◆ Text zur Analyse
Anlässlich der drastischen Einschränkungen des öffentlichen Lebens durch das Corona-Virus hat das Bundeskabinett heute das Gesetz zur Abmilderung der Folgen der COVID-19-Pandemie im Zivil-, Insolvenz- und Strafverfahrensrecht beschlossen. Dieses enthält u. a. temporär geltende Sonderregelungen zum Wohnungseigentumsgesetz (WEG), um die Handlungsfähigkeit von Wohnungseigentümergemeinschaften und Immobilienverwaltungen zu gewährleisten.
Der vom Bundeskabinett gebilligte Gesetzentwurf enthält Regelungen zum Wohnraum- und Gewerbemieterschutz, zur Stundung von Dauerschuldverhältnissen, zum Aussetzen der Insolvenzantragspflicht, neuen Liquiditätshilfen sowie vorübergehenden Erleichterungen in den Bereichen des Genossenschaftsrechts, des Aktienrechts, des Vereins-, Stiftungs- und Umwandlungsrechts sowie des Wohnungseigentumsrechts.
Mit den Beschlüssen des Bundeskabinetts wurde festgelegt, dass auf die Durchführung von Eigentümerversammlungen zunächst verzichtet werden kann. Bestehende Wirtschaftspläne der Wohnungseigentümerschaften bleiben erhalten. Auslaufende und neu zu schließende Verwalterverträge gelten fort. Notinstandsetzungen können vorgenommen werden, so fasst VDIV-Deutschland-Geschäftsführer Martin Kaßler die neuen Regelungen zusammen. Der Gesetzgeber will damit den Einschränkungen der Versammlungsmöglichkeiten Rechnung tragen, die sich aus den Maßnahmen zur Vermeidung der Verbreitung von Infektionen mit dem Corona-Virus SARS-CoV-2 ergeben.
Die temporären Änderungen des WEG im Überblick
Die Sonderregelungen sehen vor, dass der zuletzt bestellte Verwalter im Sinne des WEG bis zu seiner Abberufung oder bis zur Bestellung eines neuen Verwalters im Amt bleibt. Dadurch werden die durch den Bestellungsbeschluss sowie durch die Höchstfristen des § 26 Absatz 1 Satz 2 WEG festgesetzten Begrenzungen der Amtszeit zeitweise außer Kraft gesetzt. Dies gilt auch, wenn die Amtszeit des Verwalters zum Zeitpunkt des Inkrafttretens der Vorschrift bereits abgelaufen ist, aber auch, wenn sie erst danach abläuft. Die Amtszeit endet mit der Abberufung oder der Bestellung eines neuen Verwalters.

◆ Aufgabe
Schreib aus dem Text zu den Corona-Sonderregelungen alles ab „Anlässlich der drastischen“ bis einschließlich „sowie des Wohnungseigentumsrechts.“ noch einmal ab. Setze dabei „Coronavirus“ an die Stelle von „Corona-Virus“.

◆ Extrahiertes Material
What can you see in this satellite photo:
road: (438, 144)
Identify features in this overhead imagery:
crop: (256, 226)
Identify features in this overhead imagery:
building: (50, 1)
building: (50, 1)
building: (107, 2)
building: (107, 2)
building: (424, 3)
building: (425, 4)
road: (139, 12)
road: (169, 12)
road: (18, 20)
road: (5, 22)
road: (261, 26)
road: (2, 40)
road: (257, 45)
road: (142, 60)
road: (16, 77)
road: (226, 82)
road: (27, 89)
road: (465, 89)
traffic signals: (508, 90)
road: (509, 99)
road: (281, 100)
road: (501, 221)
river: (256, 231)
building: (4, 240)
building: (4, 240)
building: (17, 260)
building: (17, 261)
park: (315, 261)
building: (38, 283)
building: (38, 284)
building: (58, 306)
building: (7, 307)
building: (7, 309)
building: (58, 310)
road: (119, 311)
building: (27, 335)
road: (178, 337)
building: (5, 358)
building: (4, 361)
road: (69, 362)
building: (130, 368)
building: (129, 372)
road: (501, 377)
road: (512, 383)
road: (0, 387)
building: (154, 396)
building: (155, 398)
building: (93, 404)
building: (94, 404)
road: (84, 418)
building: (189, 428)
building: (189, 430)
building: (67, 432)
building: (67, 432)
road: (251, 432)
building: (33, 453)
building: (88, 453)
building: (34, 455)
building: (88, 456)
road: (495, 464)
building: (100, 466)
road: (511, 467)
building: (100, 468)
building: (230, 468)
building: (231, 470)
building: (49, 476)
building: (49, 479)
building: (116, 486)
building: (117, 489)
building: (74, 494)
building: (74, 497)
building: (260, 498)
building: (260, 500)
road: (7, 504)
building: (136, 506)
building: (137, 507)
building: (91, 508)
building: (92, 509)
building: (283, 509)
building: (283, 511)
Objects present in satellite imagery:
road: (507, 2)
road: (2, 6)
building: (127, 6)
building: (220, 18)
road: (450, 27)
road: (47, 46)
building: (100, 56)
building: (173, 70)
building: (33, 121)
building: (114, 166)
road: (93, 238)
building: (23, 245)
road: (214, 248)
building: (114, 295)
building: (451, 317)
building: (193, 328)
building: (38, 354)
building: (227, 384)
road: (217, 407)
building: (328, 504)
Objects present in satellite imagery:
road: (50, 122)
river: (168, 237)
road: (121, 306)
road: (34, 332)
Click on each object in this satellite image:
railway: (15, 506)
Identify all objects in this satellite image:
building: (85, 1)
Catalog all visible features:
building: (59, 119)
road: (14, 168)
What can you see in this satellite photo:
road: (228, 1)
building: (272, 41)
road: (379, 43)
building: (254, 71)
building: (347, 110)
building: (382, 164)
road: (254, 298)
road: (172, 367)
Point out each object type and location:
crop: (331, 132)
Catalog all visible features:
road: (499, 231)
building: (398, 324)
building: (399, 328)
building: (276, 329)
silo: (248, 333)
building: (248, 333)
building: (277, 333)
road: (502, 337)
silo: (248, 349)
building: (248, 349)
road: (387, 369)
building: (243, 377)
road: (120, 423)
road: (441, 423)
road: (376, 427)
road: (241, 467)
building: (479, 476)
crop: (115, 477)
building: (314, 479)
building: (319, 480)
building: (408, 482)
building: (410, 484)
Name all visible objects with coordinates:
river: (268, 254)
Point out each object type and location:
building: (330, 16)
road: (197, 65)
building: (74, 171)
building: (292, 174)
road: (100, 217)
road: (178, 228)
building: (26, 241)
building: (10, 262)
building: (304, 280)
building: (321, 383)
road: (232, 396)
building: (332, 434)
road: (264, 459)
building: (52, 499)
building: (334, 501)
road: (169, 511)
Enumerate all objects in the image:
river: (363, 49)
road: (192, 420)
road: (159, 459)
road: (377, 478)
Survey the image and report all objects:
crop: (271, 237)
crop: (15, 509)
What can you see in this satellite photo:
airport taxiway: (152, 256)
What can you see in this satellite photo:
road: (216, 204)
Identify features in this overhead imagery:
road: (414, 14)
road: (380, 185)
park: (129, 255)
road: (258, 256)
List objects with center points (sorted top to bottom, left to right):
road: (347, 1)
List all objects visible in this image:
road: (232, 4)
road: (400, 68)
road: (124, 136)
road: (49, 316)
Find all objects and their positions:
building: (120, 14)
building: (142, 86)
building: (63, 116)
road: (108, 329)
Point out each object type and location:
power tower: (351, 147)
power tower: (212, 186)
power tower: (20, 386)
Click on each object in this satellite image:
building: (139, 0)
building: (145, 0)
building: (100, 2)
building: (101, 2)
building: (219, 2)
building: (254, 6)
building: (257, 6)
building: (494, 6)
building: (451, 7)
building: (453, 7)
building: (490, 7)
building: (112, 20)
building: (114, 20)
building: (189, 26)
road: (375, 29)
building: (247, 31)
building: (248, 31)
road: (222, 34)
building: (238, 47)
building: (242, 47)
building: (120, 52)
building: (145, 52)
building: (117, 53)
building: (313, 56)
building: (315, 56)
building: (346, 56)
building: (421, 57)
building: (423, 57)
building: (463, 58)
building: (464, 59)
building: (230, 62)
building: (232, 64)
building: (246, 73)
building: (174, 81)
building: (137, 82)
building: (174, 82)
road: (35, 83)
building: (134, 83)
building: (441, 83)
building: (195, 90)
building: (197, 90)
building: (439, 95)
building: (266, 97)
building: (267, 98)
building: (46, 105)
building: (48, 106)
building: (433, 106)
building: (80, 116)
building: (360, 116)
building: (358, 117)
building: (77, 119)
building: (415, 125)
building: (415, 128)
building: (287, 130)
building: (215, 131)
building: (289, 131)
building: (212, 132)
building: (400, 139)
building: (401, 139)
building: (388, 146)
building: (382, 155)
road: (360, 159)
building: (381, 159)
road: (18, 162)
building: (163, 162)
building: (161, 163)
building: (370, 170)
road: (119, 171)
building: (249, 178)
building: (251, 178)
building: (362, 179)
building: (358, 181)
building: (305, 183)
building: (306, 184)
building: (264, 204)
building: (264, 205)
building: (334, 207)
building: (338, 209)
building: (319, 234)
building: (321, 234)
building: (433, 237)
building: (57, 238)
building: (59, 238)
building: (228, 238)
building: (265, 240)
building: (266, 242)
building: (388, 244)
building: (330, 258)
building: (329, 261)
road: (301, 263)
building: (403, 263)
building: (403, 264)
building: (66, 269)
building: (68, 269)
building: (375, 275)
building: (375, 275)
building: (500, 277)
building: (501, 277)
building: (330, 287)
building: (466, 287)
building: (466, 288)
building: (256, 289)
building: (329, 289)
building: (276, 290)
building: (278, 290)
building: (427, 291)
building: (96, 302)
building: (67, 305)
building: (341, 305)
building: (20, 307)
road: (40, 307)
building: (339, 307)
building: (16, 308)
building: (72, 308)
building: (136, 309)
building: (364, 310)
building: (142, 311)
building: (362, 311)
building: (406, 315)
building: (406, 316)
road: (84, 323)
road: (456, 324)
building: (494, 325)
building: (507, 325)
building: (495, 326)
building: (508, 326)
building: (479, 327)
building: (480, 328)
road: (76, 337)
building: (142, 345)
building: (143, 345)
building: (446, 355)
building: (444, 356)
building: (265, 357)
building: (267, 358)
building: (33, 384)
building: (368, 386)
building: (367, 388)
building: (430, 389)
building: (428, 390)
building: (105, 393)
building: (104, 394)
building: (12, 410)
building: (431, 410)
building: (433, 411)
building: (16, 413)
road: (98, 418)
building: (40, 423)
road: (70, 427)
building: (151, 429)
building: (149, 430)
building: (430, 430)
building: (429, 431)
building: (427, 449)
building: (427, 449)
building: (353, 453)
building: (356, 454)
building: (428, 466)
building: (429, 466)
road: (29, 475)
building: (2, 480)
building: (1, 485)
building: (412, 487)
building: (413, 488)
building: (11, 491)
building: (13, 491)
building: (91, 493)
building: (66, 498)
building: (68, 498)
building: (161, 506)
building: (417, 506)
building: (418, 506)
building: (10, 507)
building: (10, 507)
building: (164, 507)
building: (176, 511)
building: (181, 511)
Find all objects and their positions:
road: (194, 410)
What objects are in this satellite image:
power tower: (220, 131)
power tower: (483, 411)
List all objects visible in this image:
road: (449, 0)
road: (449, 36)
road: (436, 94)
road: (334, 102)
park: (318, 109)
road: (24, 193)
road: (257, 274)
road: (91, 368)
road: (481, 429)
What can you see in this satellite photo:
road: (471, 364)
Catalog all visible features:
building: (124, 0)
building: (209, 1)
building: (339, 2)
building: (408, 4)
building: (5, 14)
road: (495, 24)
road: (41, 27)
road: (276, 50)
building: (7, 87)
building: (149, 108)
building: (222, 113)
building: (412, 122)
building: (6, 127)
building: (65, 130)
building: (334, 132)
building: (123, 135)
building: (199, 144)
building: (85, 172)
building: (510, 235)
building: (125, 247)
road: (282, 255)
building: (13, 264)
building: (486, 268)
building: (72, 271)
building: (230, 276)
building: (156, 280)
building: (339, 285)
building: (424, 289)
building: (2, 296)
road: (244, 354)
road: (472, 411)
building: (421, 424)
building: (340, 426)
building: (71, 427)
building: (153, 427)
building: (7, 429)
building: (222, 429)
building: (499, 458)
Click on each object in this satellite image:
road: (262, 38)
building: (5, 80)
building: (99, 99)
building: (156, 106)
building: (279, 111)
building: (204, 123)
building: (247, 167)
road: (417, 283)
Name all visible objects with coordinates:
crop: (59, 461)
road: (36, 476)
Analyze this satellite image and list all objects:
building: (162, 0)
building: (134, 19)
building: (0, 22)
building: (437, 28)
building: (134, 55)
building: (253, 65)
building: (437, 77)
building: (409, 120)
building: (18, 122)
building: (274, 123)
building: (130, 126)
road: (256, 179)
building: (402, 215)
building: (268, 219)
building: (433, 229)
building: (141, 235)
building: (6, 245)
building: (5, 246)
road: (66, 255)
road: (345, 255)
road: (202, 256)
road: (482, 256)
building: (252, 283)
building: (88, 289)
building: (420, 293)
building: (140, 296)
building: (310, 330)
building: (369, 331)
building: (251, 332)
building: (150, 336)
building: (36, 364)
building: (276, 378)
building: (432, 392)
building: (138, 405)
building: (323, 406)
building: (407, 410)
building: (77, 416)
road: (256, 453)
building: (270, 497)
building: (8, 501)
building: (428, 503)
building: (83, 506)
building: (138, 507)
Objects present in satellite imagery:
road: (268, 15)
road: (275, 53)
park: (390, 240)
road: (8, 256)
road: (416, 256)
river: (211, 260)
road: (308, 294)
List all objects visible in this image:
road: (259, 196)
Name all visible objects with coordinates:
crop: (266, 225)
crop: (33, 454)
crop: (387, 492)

◆ Antwort zur Aufgabe
Anlässlich der drastischen Einschränkungen des öffentlichen Lebens durch das Coronavirus hat das Bundeskabinett heute das Gesetz zur Abmilderung der Folgen der COVID-19-Pandemie im Zivil-, Insolvenz- und Strafverfahrensrecht beschlossen. Dieses enthält u. a. temporär geltende Sonderregelungen zum Wohnungseigentumsgesetz (WEG), um die Handlungsfähigkeit von Wohnungseigentümergemeinschaften und Immobilienverwaltungen zu gewährleisten.
Der vom Bundeskabinett gebilligte Gesetzentwurf enthält Regelungen zum Wohnraum- und Gewerbemieterschutz, zur Stundung von Dauerschuldverhältnissen, zum Aussetzen der Insolvenzantragspflicht, neuen Liquiditätshilfen sowie vorübergehenden Erleichterungen in den Bereichen des Genossenschaftsrechts, des Aktienrechts, des Vereins-, Stiftungs- und Umwandlungsrechts sowie des Wohnungseigentumsrechts.